Text shown:
■ ■ ■ ■ ■ ■ ■

There is no statutory mechanism. The loan documentation will usually provide that the lender may freely assign its rights and obligations to a new lender; the borrower will not usually be allowed to novate its obligations without the prior express or written consent of the lender.

With respect to securities granted to the original lender, these may be either released with the simultaneous execution of termination agreements with respect to the existing security agreements between the borrower and the original lender, and the new security agreements between the borrower and the new lender as secured party (or a tripartite agreement between the borrower, the original lender and the new lender), or transferred without release in favour of the new lender. The process is regulated by general principles of law and the Contracts Law.

There are no general statutory restrictions; it is a matter of commercial terms (existence or negotiation) and capacity under the constituent documents of the parties involved. There may be instances of specific restrictions (such as when the buy-back by an affiliate amounts to financial assistance) and therefore each case needs to be examined on its particular facts.

With respect to public takeover bids pursuant to the Public Takeover Bids Law 41 (I) of 2007 (as amended), for the acquisition of securities of companies (or a squeeze-out or a sell-out) it is possible to offer securities, cash or a combination of both. The consideration must be equal to at least the highest price paid or agreed to be paid for the same securities by the offeror, within 12 months before the bid announcement.

When a bid is made for a cash consideration, the bidding party must, in support of the bid, provide confirmations by (i) its board of directors, and (ii) one or more credit (or other) institutions with the necessary solvency (determinable by the regulatory authority with respect to public takeover bids, CySec), that the cash is and will remain available to such institution until the day of payment with respect to the bid. In the absence of such confirmations, CySec shall reject the takeover bid documents. The public offer documents are mandatorily submitted to the commission and the board of the offeree company, and will be made available to the holders of securities subject to the bid following securing the approval of the commission to publish the same, and is announced in at least two daily newspapers with national circulation.

There have been no major developments that necessitate anything other than the customary ongoing refinement of legal documentation.

Usury principles are contained in the Criminal Code, Chapter 154, (the “Criminal Code”) which prohibits the receiving, charging and/or collecting of interest at a higher rate than the interest rate ceiling during the provision of any loan period, except credit institutions. The CBC must calculate the interest rate ceiling every three months, which is then published in the Official Gazette of the Republic of Cyprus.

■ ■ ■ ■ ■ ■ ■

Data to examine:
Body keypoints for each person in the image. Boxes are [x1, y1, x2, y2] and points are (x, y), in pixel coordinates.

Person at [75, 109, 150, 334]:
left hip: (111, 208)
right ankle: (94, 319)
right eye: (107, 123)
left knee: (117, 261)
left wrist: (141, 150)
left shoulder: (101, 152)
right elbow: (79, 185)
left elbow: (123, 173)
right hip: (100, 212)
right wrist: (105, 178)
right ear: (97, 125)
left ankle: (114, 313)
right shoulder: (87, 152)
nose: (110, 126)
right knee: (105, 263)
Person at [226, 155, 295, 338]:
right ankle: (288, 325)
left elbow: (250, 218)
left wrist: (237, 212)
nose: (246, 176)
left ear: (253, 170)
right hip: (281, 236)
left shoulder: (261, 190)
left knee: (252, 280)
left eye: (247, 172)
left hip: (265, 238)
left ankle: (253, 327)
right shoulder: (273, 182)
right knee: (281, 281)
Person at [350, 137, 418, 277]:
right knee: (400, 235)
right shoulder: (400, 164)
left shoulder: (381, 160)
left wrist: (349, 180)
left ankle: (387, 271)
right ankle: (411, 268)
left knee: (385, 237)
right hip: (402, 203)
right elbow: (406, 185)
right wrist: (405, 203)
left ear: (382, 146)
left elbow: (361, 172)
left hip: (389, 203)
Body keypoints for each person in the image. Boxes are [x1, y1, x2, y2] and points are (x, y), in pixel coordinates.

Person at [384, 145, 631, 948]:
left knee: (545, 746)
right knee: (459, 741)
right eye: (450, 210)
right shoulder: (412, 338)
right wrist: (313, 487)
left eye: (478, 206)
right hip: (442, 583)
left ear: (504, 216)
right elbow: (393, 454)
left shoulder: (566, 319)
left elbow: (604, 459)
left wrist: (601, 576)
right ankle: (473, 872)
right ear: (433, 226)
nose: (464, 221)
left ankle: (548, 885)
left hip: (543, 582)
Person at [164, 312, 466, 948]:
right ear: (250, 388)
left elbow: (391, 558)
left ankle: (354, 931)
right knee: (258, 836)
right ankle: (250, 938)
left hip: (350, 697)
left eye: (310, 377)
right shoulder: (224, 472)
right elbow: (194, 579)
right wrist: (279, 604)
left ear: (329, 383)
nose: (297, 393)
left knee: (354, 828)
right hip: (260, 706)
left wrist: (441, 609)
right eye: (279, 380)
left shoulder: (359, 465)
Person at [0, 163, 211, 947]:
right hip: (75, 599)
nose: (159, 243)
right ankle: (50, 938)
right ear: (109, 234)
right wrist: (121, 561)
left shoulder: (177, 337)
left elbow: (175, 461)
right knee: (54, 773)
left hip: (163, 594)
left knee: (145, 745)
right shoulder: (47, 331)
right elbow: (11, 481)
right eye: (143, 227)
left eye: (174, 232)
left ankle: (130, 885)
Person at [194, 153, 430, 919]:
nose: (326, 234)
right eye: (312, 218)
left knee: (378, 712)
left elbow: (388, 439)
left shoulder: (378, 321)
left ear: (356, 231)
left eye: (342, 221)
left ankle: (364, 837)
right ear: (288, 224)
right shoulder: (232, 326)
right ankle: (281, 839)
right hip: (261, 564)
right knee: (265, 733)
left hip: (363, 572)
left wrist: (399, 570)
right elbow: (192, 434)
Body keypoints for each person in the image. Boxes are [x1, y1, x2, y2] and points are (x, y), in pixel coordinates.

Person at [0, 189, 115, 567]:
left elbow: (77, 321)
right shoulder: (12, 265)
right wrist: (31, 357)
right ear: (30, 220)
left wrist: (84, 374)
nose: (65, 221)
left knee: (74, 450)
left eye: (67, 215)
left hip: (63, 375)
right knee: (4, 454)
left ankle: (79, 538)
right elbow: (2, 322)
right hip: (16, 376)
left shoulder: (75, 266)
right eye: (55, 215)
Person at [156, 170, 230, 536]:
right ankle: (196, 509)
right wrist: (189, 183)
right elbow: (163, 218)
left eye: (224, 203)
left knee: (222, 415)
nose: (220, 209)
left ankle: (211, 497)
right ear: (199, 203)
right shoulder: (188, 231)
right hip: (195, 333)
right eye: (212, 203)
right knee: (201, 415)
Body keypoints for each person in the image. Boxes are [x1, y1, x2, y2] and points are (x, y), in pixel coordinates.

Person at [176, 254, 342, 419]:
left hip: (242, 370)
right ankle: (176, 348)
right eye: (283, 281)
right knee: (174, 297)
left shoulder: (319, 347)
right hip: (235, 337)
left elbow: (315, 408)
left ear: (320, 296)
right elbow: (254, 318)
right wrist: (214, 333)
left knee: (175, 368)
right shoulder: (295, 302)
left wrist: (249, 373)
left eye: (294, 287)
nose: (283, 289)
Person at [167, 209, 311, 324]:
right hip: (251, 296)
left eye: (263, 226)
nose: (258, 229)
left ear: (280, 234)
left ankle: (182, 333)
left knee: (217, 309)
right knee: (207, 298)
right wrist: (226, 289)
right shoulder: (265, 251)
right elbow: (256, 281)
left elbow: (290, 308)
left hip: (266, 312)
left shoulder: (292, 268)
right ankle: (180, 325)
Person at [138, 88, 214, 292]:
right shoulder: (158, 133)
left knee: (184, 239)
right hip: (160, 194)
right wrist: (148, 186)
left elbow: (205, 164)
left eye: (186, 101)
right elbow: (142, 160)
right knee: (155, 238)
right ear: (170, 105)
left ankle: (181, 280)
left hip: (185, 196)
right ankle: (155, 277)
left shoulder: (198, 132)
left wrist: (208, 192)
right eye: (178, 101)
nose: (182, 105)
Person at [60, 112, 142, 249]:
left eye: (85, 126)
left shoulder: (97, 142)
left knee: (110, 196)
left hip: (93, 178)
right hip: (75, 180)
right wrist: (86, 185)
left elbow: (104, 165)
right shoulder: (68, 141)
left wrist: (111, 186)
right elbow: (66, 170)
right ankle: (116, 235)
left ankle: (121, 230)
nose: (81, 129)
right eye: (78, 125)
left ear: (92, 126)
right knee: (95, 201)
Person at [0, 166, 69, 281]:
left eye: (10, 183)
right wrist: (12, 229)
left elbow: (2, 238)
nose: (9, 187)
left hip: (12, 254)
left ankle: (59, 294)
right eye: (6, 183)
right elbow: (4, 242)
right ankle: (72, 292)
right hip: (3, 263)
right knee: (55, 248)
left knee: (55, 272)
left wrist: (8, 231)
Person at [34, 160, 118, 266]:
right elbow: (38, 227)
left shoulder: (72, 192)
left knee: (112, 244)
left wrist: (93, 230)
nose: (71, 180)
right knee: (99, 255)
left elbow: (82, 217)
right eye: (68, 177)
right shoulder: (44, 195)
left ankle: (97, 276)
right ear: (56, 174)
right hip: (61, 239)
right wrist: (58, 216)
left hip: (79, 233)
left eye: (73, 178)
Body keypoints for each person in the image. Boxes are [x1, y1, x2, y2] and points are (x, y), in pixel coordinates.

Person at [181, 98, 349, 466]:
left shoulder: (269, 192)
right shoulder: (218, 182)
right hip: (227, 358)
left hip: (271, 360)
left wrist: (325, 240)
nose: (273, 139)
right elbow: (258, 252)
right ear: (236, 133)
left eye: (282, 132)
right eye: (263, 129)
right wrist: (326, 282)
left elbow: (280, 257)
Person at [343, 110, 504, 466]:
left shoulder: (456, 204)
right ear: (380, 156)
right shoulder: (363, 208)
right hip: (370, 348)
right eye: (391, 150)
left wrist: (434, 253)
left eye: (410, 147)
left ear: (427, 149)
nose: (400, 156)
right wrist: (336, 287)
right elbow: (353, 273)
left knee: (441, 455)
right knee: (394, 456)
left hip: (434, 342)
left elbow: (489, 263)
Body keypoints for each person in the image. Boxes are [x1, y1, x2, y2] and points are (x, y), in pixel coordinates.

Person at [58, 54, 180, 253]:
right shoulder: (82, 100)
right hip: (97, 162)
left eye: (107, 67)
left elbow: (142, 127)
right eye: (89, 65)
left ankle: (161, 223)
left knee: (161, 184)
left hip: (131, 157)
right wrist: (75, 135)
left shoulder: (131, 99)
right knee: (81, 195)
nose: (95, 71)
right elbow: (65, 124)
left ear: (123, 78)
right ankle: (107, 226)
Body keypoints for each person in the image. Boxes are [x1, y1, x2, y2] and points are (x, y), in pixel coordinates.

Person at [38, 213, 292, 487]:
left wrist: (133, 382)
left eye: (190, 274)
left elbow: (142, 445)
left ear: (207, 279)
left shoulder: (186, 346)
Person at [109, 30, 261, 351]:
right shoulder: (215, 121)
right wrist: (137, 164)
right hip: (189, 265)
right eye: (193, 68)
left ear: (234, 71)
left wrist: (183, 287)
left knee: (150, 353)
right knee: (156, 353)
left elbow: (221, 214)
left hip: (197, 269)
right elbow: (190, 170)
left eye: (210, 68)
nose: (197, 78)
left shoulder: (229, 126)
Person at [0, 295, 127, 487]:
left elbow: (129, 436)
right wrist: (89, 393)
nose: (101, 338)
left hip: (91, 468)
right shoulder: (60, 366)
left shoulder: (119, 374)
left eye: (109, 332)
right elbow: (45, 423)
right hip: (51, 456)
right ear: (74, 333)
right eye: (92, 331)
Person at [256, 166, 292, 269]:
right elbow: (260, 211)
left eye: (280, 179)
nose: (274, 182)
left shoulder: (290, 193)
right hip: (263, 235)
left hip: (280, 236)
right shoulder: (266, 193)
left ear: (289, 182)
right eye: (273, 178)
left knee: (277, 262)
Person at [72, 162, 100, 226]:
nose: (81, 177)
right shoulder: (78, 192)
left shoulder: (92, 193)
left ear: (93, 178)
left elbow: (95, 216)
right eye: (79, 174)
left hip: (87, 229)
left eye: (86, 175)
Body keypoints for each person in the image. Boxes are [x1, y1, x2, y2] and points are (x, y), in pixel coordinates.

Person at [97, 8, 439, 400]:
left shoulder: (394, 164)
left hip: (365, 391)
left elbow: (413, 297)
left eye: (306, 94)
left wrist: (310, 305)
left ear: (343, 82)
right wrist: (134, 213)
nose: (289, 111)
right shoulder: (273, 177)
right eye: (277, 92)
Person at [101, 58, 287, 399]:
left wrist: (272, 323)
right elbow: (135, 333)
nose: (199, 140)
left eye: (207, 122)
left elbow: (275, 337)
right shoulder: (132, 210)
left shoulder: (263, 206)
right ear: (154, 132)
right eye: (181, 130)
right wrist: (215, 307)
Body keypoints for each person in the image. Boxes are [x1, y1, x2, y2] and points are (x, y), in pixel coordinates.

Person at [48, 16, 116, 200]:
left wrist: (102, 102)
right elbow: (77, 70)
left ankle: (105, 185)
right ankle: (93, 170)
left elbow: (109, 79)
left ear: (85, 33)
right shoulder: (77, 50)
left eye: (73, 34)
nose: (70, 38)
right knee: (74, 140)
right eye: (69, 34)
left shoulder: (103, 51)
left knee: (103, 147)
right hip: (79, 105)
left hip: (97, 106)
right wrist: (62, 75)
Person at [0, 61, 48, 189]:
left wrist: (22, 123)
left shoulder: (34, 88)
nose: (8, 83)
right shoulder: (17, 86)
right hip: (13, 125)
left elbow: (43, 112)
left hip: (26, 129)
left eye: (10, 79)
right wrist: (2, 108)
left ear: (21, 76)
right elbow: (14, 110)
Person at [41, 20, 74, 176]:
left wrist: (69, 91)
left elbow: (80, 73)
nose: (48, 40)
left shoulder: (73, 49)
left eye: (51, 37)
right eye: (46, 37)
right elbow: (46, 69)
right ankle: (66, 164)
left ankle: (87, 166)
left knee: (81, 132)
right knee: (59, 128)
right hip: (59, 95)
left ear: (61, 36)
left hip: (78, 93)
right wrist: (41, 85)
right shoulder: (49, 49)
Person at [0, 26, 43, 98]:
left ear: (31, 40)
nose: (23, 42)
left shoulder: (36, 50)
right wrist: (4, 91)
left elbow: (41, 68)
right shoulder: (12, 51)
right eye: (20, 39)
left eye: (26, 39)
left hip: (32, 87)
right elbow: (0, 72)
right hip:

■ ■ ■ ■ ■ ■ ■

Explore the material:
#1 In the text on Cyprus lending and takeover rules, how often must the CBC calculate the interest rate ceiling?
#2 From the text on Cyprus lending and takeover rules, write out word for word the passage that begins at "When a bid is" and ends after "with national circulation.".

Results:
#1 Every three months.

#2
When a bid is made for a cash consideration, the bidding party must, in support of the bid, provide confirmations by (i) its board of directors, and (ii) one or more credit (or other) institutions with the necessary solvency (determinable by the regulatory authority with respect to public takeover bids, CySec), that the cash is and will remain available to such institution until the day of payment with respect to the bid. In the absence of such confirmations, CySec shall reject the takeover bid documents. The public offer documents are mandatorily submitted to the commission and the board of the offeree company, and will be made available to the holders of securities subject to the bid following securing the approval of the commission to publish the same, and is announced in at least two daily newspapers with national circulation.